▸ **Selected passage**:
>>>

Reputation: 43
I'm learning Spark these days, but I'm a little confused by Spark configurations. AFAIK, there are at least 3 ways to config:
./bin/spark-submit --class <main-class> --master xxx --deploy-mode xxx --conf key=value
Why are there so many ways to do it, what are the differences? Is there a best practice for this?
Upvotes: 2
Views: 7422
Reputation: 1216
To answer your question directly:
you use configurations in source code when you expect your important parameters never to change and not be hardware dependent - e.g. conf.set("spark.eventLog.enabled", "true")
(although, arguably, you might leave that particular one out of source code - it could arguably go in the properties file, 3rd option here)
you use command-line options for parameters that change from run to run - e.g. driver-memory
or executor-cores
- you expect this to change depending which hardware you run it on (or while tuning) - so such a configuration shouldn't be in your source code
you use configurations in a properties file when configuration settings don't change often - e.g. if you always use the same hardware configuration to run your app, you might define spark.driver.memory
in the properties file (a template is in the conf directory of your $SPARK_HOME)

<<<

[Items from a dataset]
>>>

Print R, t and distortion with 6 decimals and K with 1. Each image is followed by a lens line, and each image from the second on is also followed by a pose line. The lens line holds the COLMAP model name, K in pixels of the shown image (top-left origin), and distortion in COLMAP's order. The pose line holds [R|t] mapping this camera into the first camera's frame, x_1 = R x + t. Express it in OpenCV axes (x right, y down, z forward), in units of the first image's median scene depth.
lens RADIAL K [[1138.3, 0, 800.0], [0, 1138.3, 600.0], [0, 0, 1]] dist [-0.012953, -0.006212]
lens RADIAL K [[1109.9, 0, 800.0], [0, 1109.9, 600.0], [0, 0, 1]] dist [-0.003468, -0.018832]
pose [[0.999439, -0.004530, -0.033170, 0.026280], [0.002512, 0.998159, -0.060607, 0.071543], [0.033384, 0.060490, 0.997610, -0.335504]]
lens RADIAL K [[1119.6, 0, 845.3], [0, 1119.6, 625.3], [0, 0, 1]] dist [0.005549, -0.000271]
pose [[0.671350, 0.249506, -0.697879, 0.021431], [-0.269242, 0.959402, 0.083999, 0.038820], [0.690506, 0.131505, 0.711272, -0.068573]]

<<<

▸ **What the exercise asks**: Carry on the forum thread about Spark configuration settings, starting right after its last sentence.

▸ **Task result**:
Upvotes: 3
Reputation: 1530
couple rules that i follow:
1) avoid any of the SPARK_CAPITAL_LETTER_SHOUTING_AT_YOU config params from spark-env.sh as they don't seem to work in some cases
2) prefer, instead, the spark.nice.and.calm.lower.case config params from spark-defaults.conf
3) for anything non-obvious or job-specific, create a script and explicitly pass in the command line --spark.config.params to the spark-submit call to highlight these
Upvotes: 1
Reputation: 2448
Spark follows a hierarchy for setting configs. You have figured out already that there are many ways to set configs which are confusing. Here is the hierarchy that spark uses for taking configs.
So for an example, lets create a simple Spark application
val conf = new SparkConf()
conf.setAppName("InCodeApp")
val sc = new SparkContext(conf)
If you were to run this application and try to overide the app name set in the code:
spark-submit --name "CLI App" myApp.jar
When you ran this application, the application name would be "InCodeApp"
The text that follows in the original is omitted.